Quando em 1998 aceitou o convite para o encontro pelo 650º aniversário da conclusão da fábrica da abadia de Viboldone, encontrando-se com seu amigo monge Ghislain Lafont, reforçou o mandato para a comunidade: "Estar atento, escutar, aceitar, deixar-se impressionar pelos valores alheios, expressando livremente os próprios. Tudo isso é o que se requer de cada comunidade monástica no coração da cidade ou nas margens da cidade, mas sempre como lugar de referência: o valor fundamental a ser testemunhado é a humildade”. Um tema muito caro para ele: "Há um princípio simples, típico do cristão, que o monge assume em sua plena radicalidade: construir a unidade de sua vida em torno do primado de Deus. Vocês sabem bem que isso também é uma prioridade para o nosso caminho diocesano. Tudo o que vocês fazem para realizar esse altíssimo ideal é, portanto, também um serviço concreto à nossa diocese”.
A plena expressão do cuidado e do magistério do “nosso” Martini nos foi doado por sua última cátedra: a alta herança de sua enfermidade. Várias vezes fui recebida por ele, e não sozinha. Ele encorajava, com voz fraca que mal deixava entender as palavras, e a mensagem era forte e decidida, até mesmo impetuosa. Nas dificuldades e tribulações atravessadas pela comunidade, confirmava: seguir em frente com confiança, por uma causa comum; toda a Igreja que vai assumindo conotações minoritárias, “aprende com vocês a arte de resistir na esperança”. O estilo do encontro havia mudado profundamente: nenhuma distância (apesar das limitações da doença), afabilidade, até doçura, visivelmente sensível a todo sinal de afeto: permanece impresso seu sorriso infantil de satisfação quando - sabendo-o aflito pela hospitalização - ousei lhe levar um presente, junto com o livro de Mestre Eckhart, O Homem Nobre, um frasco de água de colônia.
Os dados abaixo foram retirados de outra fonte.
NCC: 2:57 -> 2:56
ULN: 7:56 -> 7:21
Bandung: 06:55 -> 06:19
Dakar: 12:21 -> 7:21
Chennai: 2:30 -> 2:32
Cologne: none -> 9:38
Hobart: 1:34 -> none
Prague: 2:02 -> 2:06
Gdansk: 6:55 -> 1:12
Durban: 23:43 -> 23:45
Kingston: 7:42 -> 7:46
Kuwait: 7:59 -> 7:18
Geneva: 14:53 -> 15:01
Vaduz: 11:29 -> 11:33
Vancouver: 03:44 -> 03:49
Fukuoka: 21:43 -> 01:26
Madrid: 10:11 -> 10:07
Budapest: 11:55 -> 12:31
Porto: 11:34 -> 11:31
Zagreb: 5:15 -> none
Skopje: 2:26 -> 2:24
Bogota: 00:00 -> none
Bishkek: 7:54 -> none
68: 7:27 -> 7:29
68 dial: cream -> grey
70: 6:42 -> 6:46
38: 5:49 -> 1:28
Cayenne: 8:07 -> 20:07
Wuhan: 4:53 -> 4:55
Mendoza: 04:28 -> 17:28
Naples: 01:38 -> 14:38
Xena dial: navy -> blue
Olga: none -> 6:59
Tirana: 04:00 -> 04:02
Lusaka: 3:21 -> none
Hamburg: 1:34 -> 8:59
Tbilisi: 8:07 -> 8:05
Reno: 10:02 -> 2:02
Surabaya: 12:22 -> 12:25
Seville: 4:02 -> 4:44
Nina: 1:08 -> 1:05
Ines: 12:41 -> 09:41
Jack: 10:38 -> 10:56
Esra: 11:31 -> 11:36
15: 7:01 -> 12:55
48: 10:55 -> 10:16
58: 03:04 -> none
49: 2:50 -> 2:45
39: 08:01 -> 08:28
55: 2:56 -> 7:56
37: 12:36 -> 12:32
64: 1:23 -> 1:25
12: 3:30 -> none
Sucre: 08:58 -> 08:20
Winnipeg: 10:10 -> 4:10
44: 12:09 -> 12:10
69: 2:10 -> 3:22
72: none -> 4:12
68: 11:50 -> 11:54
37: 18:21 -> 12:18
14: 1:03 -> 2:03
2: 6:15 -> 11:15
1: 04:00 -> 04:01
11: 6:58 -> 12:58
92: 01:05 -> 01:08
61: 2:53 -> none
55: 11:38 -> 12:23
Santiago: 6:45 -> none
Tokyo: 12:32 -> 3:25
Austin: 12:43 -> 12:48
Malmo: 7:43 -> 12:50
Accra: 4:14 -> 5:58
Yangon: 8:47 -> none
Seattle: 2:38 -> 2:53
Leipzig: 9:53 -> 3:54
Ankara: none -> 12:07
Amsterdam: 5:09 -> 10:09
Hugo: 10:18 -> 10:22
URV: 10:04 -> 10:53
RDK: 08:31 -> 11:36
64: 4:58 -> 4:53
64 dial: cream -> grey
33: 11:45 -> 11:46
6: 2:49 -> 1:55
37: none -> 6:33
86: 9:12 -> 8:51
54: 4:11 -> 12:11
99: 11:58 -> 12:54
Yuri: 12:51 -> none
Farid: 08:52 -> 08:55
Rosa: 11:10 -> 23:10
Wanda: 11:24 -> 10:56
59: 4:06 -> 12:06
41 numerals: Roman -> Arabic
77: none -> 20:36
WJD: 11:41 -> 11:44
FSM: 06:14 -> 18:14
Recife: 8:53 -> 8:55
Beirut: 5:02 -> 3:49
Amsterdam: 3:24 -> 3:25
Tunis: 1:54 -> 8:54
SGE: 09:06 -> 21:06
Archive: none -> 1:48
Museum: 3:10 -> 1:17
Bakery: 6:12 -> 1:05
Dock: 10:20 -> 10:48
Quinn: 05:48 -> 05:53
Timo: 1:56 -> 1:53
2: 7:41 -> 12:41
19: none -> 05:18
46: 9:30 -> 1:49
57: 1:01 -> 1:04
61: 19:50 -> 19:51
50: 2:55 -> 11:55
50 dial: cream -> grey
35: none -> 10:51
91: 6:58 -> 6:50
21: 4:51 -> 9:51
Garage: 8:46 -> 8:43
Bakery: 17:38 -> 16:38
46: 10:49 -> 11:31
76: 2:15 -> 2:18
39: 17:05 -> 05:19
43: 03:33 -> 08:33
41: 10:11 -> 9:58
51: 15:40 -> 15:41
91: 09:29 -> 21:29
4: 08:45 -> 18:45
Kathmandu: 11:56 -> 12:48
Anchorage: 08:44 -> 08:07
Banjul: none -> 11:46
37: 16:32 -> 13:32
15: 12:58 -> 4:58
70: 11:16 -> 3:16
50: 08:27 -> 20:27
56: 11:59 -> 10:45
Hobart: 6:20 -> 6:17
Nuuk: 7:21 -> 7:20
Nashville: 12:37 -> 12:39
O último encontro, inesquecível: da poltrona em que estava afundado quis levantar-se com as pernas trêmulas para um abraço que, inesperado, quase me dominou. "O amor de Deus acima de tudo" foi sua resposta à irmã que, comigo, lhe perguntava: "Abá, diga-me uma palavra". Na extrema espoliação da doença mortal, na nudez de deixar um legado sem vê-lo acolhido, a mansidão como forma de viver "completamente" a história.
Alguns dias depois ele daria aquela entrevista que foi lida como testamento espiritual. Mas o que ele disse, já sem voz, mas com paixão ardente - excesso revelador - antecipava todo o conteúdo. Ecos inacianos ressoavam altos naquele corpo quenótico, agora consumido, enrijecido pelo mal, mas transbordante de fé, afetos, dom de herança vital:"Não conhecer limites nas maiores coisas, estar porém circunscrito ao menor, é divino" (1)
1.- "Non coerceri a maximo, contineri tamen a minimo, divinum est" é a frase em latim, de um jesuíta desconhecido, autor de Imago Primum Saeculi S.J., retratando Santo Inácio. (citado em Karl Rahner, Inácio, Homem de Igreja, Porto, 1966, p. 20).